Teen Pregnancy Boom A Wake-Up Call
There was welcome good news last month regarding teen pregnancies, at least at the national level. Unfortunately, students at Frayser High School in Memphis didn’t get the message, considering reports that about 90 girls are pregnant or have given birth in the last year.
That’s a stark contrast to a federal report on the 2009 teen birth rate — 39.1 per 1,000 women — which was the lowest rate in nearly 70 years of record-keeping on the issue. By comparison, about 17 percent of Frayser’s 508 girls are either currently pregnant or recently had babies.
What we have is a failure to communicate. What we need are more drastic, in-your-face approaches.
My first thought was something along the lines of Scared Straight!, the 1978 Academy Award-winning documentary on a prison diversion program at Rahway State Prison. Several reincarnations have followed since then, including Beyond Scared Straight, which attracted a record A&E audience when it debuted last week. I thought if teenage girls could get a firsthand look at the struggles, challenges and problems associated with teenage pregnancy, that might steer them clear.

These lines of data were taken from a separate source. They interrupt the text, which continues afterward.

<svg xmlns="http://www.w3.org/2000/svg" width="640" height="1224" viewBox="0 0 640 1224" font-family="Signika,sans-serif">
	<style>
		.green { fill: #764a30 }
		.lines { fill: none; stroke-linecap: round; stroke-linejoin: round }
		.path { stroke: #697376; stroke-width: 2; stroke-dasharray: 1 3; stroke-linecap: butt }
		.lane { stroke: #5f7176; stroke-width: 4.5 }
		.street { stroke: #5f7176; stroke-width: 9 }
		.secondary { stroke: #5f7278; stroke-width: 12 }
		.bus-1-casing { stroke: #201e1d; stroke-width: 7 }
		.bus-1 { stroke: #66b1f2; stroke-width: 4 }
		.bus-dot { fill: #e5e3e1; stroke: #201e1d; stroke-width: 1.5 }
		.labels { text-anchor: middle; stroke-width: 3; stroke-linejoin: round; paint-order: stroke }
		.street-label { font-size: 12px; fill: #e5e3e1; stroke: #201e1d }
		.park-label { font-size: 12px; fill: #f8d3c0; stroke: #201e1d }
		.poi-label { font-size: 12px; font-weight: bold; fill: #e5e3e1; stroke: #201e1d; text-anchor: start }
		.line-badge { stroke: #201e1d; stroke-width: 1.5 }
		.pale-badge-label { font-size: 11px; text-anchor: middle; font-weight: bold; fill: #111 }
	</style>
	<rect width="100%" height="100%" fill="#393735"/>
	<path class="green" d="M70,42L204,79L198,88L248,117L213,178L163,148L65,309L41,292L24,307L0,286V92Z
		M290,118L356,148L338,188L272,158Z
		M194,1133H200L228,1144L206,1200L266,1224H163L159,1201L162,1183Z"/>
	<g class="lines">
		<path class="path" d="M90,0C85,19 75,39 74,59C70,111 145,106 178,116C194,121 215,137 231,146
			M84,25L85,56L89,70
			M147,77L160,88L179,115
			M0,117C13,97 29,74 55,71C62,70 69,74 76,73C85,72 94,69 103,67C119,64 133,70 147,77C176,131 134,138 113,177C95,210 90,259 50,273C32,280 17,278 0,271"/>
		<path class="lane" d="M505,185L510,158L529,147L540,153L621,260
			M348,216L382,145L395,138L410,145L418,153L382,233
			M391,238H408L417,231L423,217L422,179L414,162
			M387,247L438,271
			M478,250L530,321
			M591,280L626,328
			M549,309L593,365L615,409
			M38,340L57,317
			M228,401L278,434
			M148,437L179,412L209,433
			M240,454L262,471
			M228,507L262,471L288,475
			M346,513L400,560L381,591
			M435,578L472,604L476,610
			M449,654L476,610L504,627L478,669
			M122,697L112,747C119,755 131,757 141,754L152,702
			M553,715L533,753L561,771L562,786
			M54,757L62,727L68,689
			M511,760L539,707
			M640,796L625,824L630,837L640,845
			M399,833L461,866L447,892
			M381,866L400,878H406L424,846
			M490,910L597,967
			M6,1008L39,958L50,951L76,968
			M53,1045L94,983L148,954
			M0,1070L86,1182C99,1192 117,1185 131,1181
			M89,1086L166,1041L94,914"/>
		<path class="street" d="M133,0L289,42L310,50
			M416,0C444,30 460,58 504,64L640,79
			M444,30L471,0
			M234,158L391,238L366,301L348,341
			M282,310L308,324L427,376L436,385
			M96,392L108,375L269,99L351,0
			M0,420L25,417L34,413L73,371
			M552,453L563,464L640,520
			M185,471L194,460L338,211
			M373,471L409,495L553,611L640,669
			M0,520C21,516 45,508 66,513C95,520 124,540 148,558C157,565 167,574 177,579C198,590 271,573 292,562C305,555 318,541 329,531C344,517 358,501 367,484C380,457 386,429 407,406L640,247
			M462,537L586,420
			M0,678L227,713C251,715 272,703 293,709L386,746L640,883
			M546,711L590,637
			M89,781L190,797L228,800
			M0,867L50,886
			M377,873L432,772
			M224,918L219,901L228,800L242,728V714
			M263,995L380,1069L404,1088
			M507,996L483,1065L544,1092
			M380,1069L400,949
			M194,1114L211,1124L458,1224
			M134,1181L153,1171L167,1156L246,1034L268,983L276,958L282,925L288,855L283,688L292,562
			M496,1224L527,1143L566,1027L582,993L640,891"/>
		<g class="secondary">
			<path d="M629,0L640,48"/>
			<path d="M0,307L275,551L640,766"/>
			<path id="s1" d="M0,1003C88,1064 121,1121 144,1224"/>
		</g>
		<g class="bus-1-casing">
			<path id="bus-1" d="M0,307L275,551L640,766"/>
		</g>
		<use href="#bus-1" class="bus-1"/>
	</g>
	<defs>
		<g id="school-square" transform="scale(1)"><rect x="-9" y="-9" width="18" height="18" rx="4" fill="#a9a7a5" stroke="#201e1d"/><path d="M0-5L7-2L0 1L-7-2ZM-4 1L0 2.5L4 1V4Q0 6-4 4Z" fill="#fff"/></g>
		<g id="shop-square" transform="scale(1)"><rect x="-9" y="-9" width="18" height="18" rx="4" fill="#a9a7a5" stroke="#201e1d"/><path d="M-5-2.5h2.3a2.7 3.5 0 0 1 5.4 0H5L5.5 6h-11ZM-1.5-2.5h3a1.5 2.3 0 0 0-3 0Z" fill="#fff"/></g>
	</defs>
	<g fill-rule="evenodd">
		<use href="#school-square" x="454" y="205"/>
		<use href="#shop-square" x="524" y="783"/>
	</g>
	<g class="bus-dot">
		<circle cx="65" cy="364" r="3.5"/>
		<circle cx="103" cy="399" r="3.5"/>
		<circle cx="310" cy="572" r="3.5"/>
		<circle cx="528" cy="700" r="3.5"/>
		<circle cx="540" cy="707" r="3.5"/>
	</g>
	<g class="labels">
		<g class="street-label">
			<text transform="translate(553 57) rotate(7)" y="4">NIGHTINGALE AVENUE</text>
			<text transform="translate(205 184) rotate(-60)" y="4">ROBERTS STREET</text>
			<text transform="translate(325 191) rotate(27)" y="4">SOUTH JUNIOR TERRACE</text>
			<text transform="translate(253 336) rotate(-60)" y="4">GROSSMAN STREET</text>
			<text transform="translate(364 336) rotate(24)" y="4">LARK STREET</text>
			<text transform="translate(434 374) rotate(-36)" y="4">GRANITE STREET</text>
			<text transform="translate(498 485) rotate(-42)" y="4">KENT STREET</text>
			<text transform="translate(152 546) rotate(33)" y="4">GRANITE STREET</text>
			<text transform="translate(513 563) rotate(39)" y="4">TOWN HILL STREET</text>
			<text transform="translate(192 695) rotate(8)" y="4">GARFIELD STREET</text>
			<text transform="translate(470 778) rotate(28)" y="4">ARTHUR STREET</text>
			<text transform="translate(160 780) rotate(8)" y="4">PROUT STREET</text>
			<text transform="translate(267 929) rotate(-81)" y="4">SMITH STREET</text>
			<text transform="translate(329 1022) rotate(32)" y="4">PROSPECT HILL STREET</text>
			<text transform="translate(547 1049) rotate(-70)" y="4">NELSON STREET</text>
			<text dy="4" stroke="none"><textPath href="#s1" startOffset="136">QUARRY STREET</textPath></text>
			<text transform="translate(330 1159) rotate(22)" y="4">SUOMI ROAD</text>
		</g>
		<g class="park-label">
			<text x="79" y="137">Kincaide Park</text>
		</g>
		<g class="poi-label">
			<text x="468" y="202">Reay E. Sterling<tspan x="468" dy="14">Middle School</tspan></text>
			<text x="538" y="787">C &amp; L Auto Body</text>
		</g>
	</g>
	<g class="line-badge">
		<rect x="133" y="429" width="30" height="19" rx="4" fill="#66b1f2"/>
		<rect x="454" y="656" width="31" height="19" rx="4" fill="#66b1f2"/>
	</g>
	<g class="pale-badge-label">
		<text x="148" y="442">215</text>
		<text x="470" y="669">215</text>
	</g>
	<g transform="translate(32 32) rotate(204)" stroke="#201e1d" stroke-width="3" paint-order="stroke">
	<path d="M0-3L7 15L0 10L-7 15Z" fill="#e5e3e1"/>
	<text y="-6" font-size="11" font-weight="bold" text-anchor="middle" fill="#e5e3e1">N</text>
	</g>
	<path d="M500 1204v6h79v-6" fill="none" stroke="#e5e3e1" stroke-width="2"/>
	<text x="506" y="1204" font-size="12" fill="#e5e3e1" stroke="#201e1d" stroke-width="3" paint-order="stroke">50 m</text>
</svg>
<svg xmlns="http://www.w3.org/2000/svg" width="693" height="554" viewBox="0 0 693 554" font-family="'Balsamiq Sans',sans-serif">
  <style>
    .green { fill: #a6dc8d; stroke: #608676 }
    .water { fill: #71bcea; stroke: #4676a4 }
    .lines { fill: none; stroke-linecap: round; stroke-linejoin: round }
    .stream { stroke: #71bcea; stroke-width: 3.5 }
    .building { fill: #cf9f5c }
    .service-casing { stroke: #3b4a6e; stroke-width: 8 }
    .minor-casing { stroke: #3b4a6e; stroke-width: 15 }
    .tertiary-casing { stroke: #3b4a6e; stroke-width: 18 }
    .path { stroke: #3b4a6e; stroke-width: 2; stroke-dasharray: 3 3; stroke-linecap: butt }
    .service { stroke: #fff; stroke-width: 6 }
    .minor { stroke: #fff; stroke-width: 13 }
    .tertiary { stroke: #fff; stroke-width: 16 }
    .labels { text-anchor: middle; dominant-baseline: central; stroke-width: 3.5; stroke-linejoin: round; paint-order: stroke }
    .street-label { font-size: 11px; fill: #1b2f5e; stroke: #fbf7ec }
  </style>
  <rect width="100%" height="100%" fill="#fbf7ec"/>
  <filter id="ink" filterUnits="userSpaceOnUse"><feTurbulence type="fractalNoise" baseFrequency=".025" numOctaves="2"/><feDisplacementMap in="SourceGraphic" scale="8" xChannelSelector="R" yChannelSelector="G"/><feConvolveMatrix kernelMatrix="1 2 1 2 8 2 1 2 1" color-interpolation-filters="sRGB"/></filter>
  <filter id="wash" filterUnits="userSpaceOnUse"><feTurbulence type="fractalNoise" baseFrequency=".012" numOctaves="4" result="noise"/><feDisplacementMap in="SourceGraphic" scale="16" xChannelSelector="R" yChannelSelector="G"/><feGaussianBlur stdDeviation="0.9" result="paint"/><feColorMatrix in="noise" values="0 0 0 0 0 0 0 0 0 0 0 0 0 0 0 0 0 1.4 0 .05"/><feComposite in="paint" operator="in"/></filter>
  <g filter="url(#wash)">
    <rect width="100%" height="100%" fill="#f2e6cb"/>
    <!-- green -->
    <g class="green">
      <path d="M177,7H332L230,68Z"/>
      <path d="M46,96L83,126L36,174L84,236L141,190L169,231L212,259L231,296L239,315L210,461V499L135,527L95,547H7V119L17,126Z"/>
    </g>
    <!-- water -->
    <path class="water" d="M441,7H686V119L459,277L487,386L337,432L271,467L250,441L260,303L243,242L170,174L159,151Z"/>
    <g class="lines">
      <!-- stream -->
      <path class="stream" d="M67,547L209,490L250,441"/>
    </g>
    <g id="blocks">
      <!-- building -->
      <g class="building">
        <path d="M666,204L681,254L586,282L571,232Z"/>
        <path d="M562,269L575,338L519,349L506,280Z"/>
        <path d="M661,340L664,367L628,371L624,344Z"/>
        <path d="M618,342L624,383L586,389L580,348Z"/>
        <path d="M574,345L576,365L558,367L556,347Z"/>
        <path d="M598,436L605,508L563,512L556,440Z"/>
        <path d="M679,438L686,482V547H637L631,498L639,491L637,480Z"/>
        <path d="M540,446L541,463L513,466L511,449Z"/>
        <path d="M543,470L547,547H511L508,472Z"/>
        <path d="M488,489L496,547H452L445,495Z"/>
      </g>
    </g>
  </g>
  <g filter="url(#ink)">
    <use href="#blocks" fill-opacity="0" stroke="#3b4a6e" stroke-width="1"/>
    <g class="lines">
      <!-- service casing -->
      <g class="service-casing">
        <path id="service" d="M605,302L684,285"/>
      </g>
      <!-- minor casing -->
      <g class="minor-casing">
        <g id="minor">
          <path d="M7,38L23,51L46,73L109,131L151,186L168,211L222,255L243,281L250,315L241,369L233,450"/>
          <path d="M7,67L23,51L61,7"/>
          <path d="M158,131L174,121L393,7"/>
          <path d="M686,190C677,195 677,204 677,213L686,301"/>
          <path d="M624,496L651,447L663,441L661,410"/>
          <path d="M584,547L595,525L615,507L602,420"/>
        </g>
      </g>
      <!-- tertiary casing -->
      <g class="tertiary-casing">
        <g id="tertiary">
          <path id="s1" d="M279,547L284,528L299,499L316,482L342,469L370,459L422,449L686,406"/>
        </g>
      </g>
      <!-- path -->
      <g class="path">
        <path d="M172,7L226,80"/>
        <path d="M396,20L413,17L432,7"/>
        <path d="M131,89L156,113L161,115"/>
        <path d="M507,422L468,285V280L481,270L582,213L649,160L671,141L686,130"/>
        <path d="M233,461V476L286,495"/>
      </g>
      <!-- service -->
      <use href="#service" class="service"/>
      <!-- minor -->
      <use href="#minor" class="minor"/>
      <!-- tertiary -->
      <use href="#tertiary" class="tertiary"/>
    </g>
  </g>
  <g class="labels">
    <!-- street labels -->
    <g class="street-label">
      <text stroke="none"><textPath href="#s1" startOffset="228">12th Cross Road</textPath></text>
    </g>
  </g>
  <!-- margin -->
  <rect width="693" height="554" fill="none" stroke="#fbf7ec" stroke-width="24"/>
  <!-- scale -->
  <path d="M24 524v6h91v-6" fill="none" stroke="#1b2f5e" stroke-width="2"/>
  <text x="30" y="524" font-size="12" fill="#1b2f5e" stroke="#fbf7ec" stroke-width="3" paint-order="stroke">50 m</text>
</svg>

But it occurred to me that the girls at Frayser DO have a firsthand look – through the lives of their teenage classmates who became pregnant and had babies. Yet, more and more of them continue down the same path, a virtual one-way ticket to persistent poverty. Even shows like MTV’s 16 & Pregnant and Teen Mom, which purport to discourage teen girls from becoming mothers, add a certain glamour to the subjects’ lives just by putting them on TV.